Perhaps I'm being unnecessarily charitable in my interpretation of what a3n said, but I gathered from the differentiation between "capital A" atheists and lowercase a atheists as a subtle distinction between individuals who evangelize their beliefs and those who don't.
Yeah, pretty much. I get real embarrassed when Atheists make fun of people for santa clause in the sky and such. Let people believe what they want, it's a hard universe.
I wish more people shared your outlook. Judging by some of the other comments here, in addition to the reply you received, I think we could all learn something from you!
> Atheists frequently evangelize. It is a religious belief.
They evangelize, but its more of ideology that concerns religion rather than just a belief. The main problem with atheism is the definition: absence of religion, this is such a derogatory word as if believing in deities should be the norm. Agnostic is even worse seat: declaring that you have no clue but probably are somewhat spiritual. If you don't like religion say proudly that you are antitheist!
Calling atheism a religious belief is as disingenuous as describing science as a religion.

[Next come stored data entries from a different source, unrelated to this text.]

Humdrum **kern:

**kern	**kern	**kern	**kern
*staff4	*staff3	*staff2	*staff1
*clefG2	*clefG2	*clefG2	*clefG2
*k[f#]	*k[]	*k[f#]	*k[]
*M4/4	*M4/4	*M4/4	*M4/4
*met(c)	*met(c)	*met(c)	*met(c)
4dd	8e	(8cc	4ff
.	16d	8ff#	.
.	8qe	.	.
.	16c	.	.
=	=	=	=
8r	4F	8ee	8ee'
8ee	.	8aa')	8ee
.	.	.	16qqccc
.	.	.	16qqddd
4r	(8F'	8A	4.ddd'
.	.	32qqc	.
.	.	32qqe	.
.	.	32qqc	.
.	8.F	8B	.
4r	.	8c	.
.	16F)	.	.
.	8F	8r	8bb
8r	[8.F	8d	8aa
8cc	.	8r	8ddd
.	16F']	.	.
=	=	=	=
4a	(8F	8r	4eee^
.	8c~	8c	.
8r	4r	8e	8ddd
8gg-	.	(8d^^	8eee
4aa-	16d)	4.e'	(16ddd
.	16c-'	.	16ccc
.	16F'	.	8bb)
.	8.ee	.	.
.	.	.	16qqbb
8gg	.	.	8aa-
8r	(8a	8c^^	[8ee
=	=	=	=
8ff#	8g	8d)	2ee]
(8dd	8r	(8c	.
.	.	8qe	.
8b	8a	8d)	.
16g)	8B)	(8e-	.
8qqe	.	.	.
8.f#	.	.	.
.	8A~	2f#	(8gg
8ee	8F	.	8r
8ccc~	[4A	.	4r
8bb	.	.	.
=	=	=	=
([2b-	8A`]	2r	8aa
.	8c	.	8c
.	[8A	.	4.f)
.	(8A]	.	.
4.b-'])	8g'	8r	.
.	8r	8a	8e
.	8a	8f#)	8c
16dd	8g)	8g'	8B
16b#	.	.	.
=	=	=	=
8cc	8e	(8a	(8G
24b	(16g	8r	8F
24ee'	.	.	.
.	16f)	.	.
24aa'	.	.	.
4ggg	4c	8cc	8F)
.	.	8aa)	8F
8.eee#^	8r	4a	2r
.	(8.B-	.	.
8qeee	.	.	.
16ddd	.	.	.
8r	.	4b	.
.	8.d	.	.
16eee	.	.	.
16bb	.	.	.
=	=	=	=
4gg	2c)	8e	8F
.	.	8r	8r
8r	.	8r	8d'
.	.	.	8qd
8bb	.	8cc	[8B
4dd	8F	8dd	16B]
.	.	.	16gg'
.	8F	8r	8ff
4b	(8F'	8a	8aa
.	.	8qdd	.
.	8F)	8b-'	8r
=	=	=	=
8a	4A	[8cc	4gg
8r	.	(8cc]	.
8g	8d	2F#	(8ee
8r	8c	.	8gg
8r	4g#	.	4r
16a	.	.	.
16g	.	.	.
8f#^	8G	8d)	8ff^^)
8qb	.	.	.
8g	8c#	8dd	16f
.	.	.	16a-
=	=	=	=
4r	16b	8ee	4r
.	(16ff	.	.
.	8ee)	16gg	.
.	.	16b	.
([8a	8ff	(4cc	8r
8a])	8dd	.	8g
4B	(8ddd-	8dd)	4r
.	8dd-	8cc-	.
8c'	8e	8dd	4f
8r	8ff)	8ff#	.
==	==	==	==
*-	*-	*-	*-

It is possible to be religious in your science-based beliefs, but that does not make science itself a religion. If someone believes something only because "scientists" said so then they share many of the qualities of religions. I would shy away from calling even this a religion, however, as these people are willing to change their belief if the scientific consensus changes.
Furthermore, merely evangelising is not enough to make something a religious belief and it would be an abuse of the language to conflate them in that way. It is completely reasonable to evangelise scientific ideas, and it would be wrong to label that act as a religious one.
Atheism is not science, but it shares a common tenet; both atheists and scientists are willing to change their belief if shown appropriate evidence. Atheists can evangelise for many reasons, but those reasons need not be religious. For example, atheists may believe that religious teachings promote the worst aspects of tribalism and actively harm our society. An atheist can evangelise that the argument "My god is better than your god" is a pointless source of discontent in the world, and want to remove the source of that discontent, without being religious.
Of course, there will be people who shout "you're wrong because SCIENCE!!" but the religious nature of those people doesn't magically transfer to the beliefs they hold simply because they hold them.
> Atheists frequently evangelize. It is a religious belief.
It isn't, and it's insulting to say so: You're imposing a category on people based on deliberately misunderstanding their worldview. Atheists say their lack of belief isn't a belief, and saying otherwise is insulting.